Grosse Pointe Woods collecting items to send to Ukrainian refugees

Only days after announcing that it was collecting new items for Ukrainian refugees, Grosse Pointe Woods had received scores of needed goods, including winter coats, blankets, diapers, baby food and personal care products.

Photo by K. Michelle Moran

Collection boxes are placed in the Grosse Pointe Woods Community Center and Public Safety Department so that donations can be dropped off during and after regular weekday business hours.

Photo by K. Michelle Moran

GROSSE POINTE WOODS — As they flee from their war-ravaged homeland to find safety in neighboring countries like Poland and Romania, Ukrainian refugees make the long, dangerous trek to border crossings often with only the clothes on their backs.

While kind strangers are opening their homes to these refugees, their basic needs remain great, as they have to start over from scratch. Moved by the plight of Ukrainians driven from their homes by invading Russian troops, Grosse Pointe Woods officials are making it possible for Woods residents to help.

Woods City Administrator Frank Schulte said the Woods City Council voted unanimously March 7 in favor of collecting specific items for the refugees at Woods City Hall. The collection, which started March 9, is for new items only: winter jackets and sweaters for women and children, children’s clothing for all ages, blankets, hats, gloves, towels, diapers, toothpaste, toothbrushes, combs, soap, shampoo, deodorant, feminine hygiene products, nonperishable food items, baby food, baby bottles, baby wipes, Tylenol, children’s vitamins, foil blankets, pajamas, underwear, boots and backpacks.

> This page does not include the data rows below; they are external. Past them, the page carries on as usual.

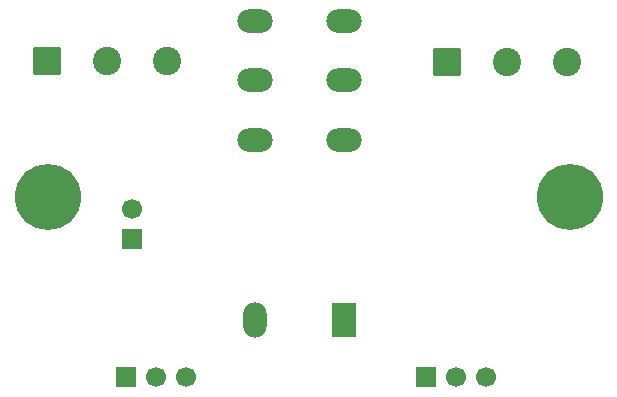
<source format=gbr>
%TF.GenerationSoftware,KiCad,Pcbnew,9.0.3*%
%TF.CreationDate,2025-12-07T20:19:00-06:00*%
%TF.ProjectId,AmmeterRelays,416d6d65-7465-4725-9265-6c6179732e6b,rev?*%
%TF.SameCoordinates,Original*%
%TF.FileFunction,Soldermask,Bot*%
%TF.FilePolarity,Negative*%
%FSLAX46Y46*%
G04 Gerber Fmt 4.6, Leading zero omitted, Abs format (unit mm)*
G04 Created by KiCad (PCBNEW 9.0.3) date 2025-12-07 20:19:00*
%MOMM*%
%LPD*%
G01*
G04 APERTURE LIST*
G04 Aperture macros list*
%AMRoundRect*
0 Rectangle with rounded corners*
0 $1 Rounding radius*
0 $2 $3 $4 $5 $6 $7 $8 $9 X,Y pos of 4 corners*
0 Add a 4 corners polygon primitive as box body*
4,1,4,$2,$3,$4,$5,$6,$7,$8,$9,$2,$3,0*
0 Add four circle primitives for the rounded corners*
1,1,$1+$1,$2,$3*
1,1,$1+$1,$4,$5*
1,1,$1+$1,$6,$7*
1,1,$1+$1,$8,$9*
0 Add four rect primitives between the rounded corners*
20,1,$1+$1,$2,$3,$4,$5,0*
20,1,$1+$1,$4,$5,$6,$7,0*
20,1,$1+$1,$6,$7,$8,$9,0*
20,1,$1+$1,$8,$9,$2,$3,0*%
G04 Aperture macros list end*
%ADD10R,1.700000X1.700000*%
%ADD11C,1.700000*%
%ADD12RoundRect,0.250001X-0.949999X-0.949999X0.949999X-0.949999X0.949999X0.949999X-0.949999X0.949999X0*%
%ADD13C,2.400000*%
%ADD14O,3.000000X2.000000*%
%ADD15R,2.000000X3.000000*%
%ADD16O,2.000000X3.000000*%
%ADD17C,3.600000*%
%ADD18C,5.600000*%
G04 APERTURE END LIST*
D10*
%TO.C,JP1*%
X74168000Y-59436000D03*
D11*
X74168000Y-56896000D03*
%TD*%
D12*
%TO.C,J5*%
X67010000Y-44346500D03*
D13*
X72090000Y-44346500D03*
X77170000Y-44346500D03*
%TD*%
D14*
%TO.C,K1*%
X92142000Y-45952000D03*
X92142000Y-50992000D03*
X92142000Y-40912000D03*
X84642000Y-45952000D03*
X84642000Y-50992000D03*
X84642000Y-40912000D03*
D15*
X92142000Y-66252000D03*
D16*
X84642000Y-66252000D03*
%TD*%
D17*
%TO.C,H1*%
X67056000Y-55880000D03*
D18*
X67056000Y-55880000D03*
%TD*%
D10*
%TO.C,J2*%
X73660000Y-71120000D03*
D11*
X76200000Y-71120000D03*
X78740000Y-71120000D03*
%TD*%
D17*
%TO.C,H2*%
X111252000Y-55880000D03*
D18*
X111252000Y-55880000D03*
%TD*%
D10*
%TO.C,J3*%
X99060000Y-71120000D03*
D11*
X101600000Y-71120000D03*
X104140000Y-71120000D03*
%TD*%
D12*
%TO.C,J1*%
X100838000Y-44450000D03*
D13*
X105918000Y-44450000D03*
X110998000Y-44450000D03*
%TD*%
M02*

</source>
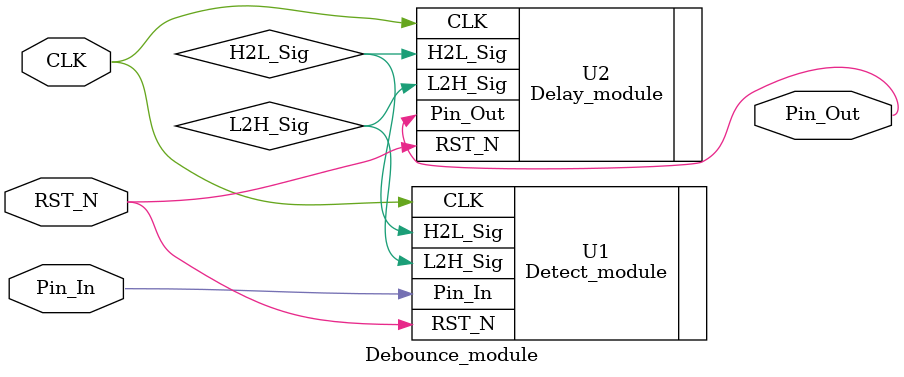
<source format=v>
module Debounce_module(
	CLK,RST_N,
	Pin_In,
	Pin_Out
);

input CLK;
input RST_N;
input Pin_In;
output Pin_Out;

/********************************************/

wire H2L_Sig;
wire L2H_Sig;

		Detect_module U1
		(
			.CLK(CLK),
			.RST_N(RST_N),
			.Pin_In(Pin_In),     // input by top
			.H2L_Sig(H2L_Sig),   // output to U2
			.L2H_Sig(L2H_Sig)    // Output to U2
		);
		
/*********************************************/

Delay_module U2
		(
			.CLK(CLK),
			.RST_N(RST_N),
			.H2L_Sig(H2L_Sig),   // input from U1
			.L2H_Sig(L2H_Sig),    // input from U1
			.Pin_Out(Pin_Out)     // output to top
		);		

/**********************************************/

endmodule
</source>
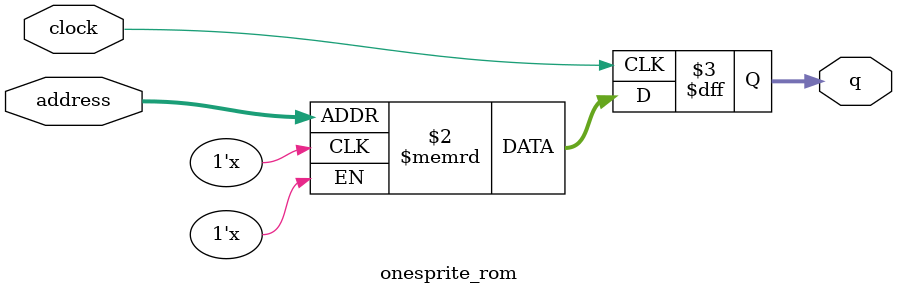
<source format=sv>
module onesprite_rom (
	input logic clock,
	input logic [7:0] address,
	output logic [3:0] q
);

logic [3:0] memory [0:241] /* synthesis ram_init_file = "./onesprite/onesprite.mif" */;

always_ff @ (posedge clock) begin
	q <= memory[address];
end

endmodule

</source>
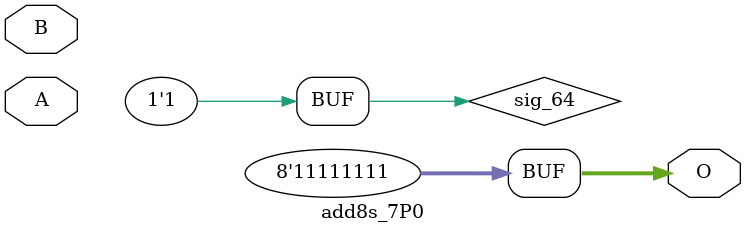
<source format=v>
/***
* This code is a part of EvoApproxLib library (ehw.fit.vutbr.cz/approxlib) distributed under The MIT License.
* When used, please cite the following article(s): V. Mrazek, L. Sekanina, Z. Vasicek "Libraries of Approximate Circuits: Automated Design and Application in CNN Accelerators" IEEE Journal on Emerging and Selected Topics in Circuits and Systems, Vol 10, No 4, 2020 
* This file contains a circuit from a sub-set of pareto optimal circuits with respect to the pwr and mae parameters
***/
// MAE% = 44.45 %
// MAE = 57 
// WCE% = 100.00 %
// WCE = 128 
// WCRE% = 200.00 %
// EP% = 99.48 %
// MRE% = 99.98 %
// MSE = 4551 
// PDK45_PWR = 0.000 mW
// PDK45_AREA = 0.0 um2
// PDK45_DELAY = 0.00 ns

module add8s_7P0 (
    A,
    B,
    O
);

input [7:0] A;
input [7:0] B;
output [7:0] O;

wire sig_61,sig_64;

assign sig_61 = ~B[3];
assign sig_64 = ~(sig_61 & B[3]);

assign O[7] = sig_64;
assign O[6] = sig_64;
assign O[5] = sig_64;
assign O[4] = sig_64;
assign O[3] = sig_64;
assign O[2] = sig_64;
assign O[1] = sig_64;
assign O[0] = sig_64;

endmodule



</source>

“They were all for it,” Schulte said of the council. “They were very excited that they could help out.”

The Woods collection was the brainchild of Schulte’s wife, Betsy Schulte, who is the director of volunteers at Beaumont Hospital, Grosse Pointe, and Beaumont Hospital, Troy. She said she wanted to do something to aid the refugees and has been working with Beaumont officials to see what the hospital can contribute. She said she discovered the Ukrainian-American Crisis Response Committee of Michigan — an informal association of groups and individuals that assembled to address the crisis in Ukraine — and learned that it could get donated goods to Ukrainian refugees who have fled to Poland.

“They are willing to pick up items,” Betsy Schulte said. “They have contacts in Poland.”

Grosse Pointe Woods collecting items to send to Ukrainian refugees

She said that the Ukrainian-American Crisis Response Committee of Michigan has large trucks and can pick up donated goods from drop-off sites, after which they will sort through, label, package and ship those items to Poland, where refugees will be able to select whatever items they need.

There are two drop boxes at Woods City Hall: The one in the Woods Community Center is available for donations between 8:30 a.m. and 5 p.m. weekdays, while the one in the Public Safety Department is available after 5 p.m. and on weekends.

“Grosse Pointe Woods is doing a great job starting this donation process to help the refugees,” Betsy Schulte said. “The Grosse Pointe community could really make a big impact.”

She said the Grosse Pointe Public School System also is working on a plan to collect donations, although details hadn’t been finalized at press time.

Within days of announcing the collection, the Woods had gotten scores of donations, with those items quickly filling up a conference room being used to temporarily store them. Frank Schulte said the collection has been going “very well so far.”

“We got a lot of phone calls and some emails” after the city sent out an e-blast to residents, he said.

Frank Schulte said that because the city has limited space for the donated items, the city can only accept things from Grosse Pointe Woods residents. He said he’s been talking to other city leaders in the community who might establish collection sites in their cities. Churches and other organizations can host collections, too, and some congregations in metro Detroit have already done this.

“We were the leaders (in the Pointes), but others can pick up the torch and run with it,” Frank Schulte said.

Ukraine might be far away and the tragedy there overwhelming, but as this and other collections show, there are ways local residents can lend a hand.

“Look for the helpers,” said Betsy Schulte, quoting children’s television icon Mr. Rogers. “There’s always something you can do.”

At press time, the end date for the Woods collection was March 27, but it could be extended.

“We’re going to take it one step at a time,” Frank Schulte said. “The need is going to be there for a long time.”